## ACTION ITEM
Which lines of the records below contain the word "middle"? Show each one.

*** SUPPLIED ENTRIES Section Begins ***

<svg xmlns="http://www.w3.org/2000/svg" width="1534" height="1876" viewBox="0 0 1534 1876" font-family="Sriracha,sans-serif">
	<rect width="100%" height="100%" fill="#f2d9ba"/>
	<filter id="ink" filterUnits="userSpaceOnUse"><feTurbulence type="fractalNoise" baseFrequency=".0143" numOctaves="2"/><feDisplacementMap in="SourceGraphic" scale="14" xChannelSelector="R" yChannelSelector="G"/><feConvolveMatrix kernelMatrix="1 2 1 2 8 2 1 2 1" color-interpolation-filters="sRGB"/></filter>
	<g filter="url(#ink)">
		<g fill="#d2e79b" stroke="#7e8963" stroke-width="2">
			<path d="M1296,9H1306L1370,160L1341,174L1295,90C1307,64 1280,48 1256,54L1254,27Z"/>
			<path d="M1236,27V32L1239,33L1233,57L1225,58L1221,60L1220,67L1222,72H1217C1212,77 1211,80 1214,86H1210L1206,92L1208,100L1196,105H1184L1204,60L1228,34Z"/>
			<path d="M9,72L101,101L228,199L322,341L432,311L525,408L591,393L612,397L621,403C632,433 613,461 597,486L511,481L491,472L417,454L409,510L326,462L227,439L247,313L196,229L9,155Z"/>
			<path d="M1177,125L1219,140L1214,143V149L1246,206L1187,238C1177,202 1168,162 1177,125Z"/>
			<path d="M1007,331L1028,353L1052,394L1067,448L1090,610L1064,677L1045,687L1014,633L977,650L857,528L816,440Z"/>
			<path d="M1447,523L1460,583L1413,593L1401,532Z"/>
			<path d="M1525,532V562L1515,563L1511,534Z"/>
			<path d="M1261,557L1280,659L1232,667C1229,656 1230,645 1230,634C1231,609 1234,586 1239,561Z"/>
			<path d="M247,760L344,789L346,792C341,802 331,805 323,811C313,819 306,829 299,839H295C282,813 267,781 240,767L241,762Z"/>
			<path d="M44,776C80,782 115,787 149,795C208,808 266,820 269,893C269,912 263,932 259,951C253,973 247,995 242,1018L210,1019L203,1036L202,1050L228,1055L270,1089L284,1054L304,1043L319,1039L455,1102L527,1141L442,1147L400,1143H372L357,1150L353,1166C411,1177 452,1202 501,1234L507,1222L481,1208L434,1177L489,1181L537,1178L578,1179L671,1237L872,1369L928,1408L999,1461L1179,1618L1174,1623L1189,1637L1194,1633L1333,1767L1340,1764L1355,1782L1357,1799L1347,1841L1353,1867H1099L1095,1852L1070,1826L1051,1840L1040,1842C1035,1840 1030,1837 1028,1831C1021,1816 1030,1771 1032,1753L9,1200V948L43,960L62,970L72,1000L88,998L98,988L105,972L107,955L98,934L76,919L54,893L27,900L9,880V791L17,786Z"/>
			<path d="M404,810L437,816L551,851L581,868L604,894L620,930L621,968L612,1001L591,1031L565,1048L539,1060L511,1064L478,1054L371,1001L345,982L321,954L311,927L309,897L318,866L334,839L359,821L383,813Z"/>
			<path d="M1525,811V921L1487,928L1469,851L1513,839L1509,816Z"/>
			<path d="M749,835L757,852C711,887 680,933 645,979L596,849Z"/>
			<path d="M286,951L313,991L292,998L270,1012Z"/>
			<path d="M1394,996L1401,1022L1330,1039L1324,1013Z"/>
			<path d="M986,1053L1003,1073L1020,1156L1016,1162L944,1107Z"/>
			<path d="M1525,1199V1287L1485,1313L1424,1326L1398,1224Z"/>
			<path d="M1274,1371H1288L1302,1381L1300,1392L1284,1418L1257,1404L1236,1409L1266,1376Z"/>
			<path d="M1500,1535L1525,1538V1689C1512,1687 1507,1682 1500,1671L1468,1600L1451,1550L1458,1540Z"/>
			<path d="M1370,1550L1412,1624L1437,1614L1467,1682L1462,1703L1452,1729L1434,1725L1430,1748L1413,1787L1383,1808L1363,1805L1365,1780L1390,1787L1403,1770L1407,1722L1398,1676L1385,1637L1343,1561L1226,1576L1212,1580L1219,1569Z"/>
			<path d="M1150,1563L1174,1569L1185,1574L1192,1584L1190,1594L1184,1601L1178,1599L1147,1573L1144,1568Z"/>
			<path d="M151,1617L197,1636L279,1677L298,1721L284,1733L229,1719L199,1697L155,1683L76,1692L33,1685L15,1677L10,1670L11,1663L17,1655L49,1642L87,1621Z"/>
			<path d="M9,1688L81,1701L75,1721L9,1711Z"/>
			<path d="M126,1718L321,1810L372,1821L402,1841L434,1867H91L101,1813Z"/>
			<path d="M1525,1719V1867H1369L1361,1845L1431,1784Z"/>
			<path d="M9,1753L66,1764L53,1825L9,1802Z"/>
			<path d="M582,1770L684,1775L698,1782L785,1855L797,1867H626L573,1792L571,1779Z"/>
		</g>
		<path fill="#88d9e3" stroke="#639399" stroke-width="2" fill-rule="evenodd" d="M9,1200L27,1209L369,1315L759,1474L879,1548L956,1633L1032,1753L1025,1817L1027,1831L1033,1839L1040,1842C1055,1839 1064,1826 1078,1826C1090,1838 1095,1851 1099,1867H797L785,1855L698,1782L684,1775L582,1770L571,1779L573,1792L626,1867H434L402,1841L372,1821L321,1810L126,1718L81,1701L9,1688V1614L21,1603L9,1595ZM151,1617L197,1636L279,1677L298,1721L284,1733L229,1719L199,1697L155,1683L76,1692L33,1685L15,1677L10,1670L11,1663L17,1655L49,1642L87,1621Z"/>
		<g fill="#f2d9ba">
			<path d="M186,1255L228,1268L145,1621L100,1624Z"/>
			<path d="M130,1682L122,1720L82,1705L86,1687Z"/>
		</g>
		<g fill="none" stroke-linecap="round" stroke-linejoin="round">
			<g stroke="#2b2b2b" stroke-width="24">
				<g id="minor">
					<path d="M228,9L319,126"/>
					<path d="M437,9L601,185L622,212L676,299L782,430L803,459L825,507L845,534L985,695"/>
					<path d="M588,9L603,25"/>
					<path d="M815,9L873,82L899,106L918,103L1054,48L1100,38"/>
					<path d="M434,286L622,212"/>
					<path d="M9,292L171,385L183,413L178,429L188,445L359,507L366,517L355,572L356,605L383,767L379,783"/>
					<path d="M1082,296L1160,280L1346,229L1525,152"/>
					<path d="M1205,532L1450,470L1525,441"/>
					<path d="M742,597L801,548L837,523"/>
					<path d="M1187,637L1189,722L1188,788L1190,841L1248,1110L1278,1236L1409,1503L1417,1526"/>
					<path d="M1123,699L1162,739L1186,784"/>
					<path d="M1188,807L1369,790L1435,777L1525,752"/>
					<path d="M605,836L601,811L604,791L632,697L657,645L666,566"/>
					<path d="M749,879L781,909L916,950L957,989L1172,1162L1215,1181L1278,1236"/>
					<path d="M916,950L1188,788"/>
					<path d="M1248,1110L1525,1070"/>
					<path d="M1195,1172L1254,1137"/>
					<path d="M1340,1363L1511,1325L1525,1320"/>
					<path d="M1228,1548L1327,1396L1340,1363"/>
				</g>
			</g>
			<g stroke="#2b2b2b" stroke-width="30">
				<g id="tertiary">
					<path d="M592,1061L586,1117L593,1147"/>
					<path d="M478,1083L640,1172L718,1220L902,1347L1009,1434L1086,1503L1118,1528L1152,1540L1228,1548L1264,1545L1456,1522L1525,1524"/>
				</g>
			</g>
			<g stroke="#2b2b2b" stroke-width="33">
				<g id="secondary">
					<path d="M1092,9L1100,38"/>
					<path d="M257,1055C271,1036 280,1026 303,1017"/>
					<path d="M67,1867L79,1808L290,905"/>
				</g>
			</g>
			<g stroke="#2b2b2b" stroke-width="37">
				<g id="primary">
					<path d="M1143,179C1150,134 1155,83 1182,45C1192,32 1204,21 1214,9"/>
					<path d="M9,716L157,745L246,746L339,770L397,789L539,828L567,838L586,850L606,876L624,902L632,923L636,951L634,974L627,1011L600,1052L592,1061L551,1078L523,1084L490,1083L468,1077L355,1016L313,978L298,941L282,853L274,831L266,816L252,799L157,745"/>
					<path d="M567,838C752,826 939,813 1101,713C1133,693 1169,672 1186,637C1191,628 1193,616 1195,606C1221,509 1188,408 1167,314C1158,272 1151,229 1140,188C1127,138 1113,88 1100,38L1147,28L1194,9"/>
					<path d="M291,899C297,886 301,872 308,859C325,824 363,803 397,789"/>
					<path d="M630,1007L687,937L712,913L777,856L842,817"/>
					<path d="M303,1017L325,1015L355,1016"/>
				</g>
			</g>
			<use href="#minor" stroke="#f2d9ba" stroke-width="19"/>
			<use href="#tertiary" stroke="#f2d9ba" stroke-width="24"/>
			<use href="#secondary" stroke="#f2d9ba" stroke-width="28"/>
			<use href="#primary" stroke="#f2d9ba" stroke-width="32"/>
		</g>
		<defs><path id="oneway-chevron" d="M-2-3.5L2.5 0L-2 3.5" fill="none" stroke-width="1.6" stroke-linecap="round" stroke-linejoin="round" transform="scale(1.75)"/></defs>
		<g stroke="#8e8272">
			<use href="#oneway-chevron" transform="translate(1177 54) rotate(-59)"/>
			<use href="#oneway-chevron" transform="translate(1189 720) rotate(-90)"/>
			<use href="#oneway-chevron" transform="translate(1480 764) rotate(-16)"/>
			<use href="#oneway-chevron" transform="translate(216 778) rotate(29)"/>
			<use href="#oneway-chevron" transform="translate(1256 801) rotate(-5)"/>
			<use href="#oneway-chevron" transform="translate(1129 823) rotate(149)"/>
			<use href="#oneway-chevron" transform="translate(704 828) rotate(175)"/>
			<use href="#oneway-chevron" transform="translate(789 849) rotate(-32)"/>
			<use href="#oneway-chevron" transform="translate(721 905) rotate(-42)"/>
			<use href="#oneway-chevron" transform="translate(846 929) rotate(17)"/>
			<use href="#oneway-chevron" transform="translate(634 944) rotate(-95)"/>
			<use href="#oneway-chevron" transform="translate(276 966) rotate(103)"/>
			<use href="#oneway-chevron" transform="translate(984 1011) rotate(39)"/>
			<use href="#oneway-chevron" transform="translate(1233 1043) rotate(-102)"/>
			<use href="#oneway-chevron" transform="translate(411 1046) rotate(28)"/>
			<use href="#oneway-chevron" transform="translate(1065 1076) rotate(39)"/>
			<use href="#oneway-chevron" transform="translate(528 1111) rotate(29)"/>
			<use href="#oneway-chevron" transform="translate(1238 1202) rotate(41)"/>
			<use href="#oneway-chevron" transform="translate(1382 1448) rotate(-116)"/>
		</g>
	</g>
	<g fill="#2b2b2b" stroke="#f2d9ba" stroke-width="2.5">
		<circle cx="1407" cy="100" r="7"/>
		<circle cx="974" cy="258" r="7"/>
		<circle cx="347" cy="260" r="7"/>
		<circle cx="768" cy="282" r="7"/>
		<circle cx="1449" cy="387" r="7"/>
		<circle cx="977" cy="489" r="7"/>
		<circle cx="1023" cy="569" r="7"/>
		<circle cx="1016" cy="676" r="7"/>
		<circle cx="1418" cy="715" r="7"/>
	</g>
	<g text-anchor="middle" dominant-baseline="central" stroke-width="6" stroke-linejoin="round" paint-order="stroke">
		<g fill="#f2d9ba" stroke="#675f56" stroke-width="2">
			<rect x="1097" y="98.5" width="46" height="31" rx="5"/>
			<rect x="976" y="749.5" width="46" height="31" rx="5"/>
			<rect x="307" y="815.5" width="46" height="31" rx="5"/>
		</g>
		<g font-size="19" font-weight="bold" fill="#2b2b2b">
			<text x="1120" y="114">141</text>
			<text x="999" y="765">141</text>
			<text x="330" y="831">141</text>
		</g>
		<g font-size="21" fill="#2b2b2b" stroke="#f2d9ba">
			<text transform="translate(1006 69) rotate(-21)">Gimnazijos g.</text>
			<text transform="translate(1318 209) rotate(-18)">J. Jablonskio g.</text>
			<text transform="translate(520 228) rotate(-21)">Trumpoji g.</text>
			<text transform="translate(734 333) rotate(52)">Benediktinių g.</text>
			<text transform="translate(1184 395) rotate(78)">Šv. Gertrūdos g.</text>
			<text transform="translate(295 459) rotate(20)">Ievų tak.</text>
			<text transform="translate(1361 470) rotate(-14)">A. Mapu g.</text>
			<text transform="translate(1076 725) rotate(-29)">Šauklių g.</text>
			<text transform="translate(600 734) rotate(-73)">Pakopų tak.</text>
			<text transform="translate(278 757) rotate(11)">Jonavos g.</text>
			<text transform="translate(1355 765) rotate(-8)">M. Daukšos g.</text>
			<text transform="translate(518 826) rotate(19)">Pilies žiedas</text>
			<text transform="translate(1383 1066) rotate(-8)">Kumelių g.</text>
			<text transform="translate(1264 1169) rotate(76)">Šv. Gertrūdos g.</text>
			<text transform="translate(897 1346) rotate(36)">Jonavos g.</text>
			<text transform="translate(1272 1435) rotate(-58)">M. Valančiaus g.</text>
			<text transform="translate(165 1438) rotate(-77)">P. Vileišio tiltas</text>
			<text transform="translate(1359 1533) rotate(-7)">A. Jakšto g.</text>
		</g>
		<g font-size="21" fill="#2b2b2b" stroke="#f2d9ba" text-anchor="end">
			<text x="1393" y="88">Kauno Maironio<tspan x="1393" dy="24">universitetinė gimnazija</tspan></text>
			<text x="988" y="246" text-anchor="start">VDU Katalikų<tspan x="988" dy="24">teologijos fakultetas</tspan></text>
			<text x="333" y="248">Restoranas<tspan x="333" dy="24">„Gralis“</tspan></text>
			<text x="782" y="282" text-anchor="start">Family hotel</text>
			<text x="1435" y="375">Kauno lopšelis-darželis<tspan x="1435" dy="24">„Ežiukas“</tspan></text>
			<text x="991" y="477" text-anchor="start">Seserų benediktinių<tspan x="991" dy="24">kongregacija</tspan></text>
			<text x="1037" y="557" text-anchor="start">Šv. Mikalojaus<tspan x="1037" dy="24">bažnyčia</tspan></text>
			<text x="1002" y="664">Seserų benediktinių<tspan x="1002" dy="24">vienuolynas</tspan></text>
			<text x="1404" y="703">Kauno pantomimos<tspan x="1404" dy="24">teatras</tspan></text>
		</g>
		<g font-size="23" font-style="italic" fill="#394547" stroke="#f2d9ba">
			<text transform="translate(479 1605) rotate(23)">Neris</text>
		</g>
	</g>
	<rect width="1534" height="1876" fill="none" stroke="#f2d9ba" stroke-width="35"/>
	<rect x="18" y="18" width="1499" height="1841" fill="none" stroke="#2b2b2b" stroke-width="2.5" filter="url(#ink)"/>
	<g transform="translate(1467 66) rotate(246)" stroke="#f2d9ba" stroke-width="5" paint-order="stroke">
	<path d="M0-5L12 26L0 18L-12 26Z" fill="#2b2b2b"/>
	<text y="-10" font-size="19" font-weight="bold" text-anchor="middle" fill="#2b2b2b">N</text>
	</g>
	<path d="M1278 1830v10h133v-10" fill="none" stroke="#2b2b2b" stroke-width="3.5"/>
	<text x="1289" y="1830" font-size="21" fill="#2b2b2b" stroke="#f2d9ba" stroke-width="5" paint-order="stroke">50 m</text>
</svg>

*** SUPPLIED ENTRIES Section Ends ***

## RESPONSE BELOW
	<g text-anchor="middle" dominant-baseline="central" stroke-width="6" stroke-linejoin="round" paint-order="stroke">
	<text y="-10" font-size="19" font-weight="bold" text-anchor="middle" fill="#2b2b2b">N</text>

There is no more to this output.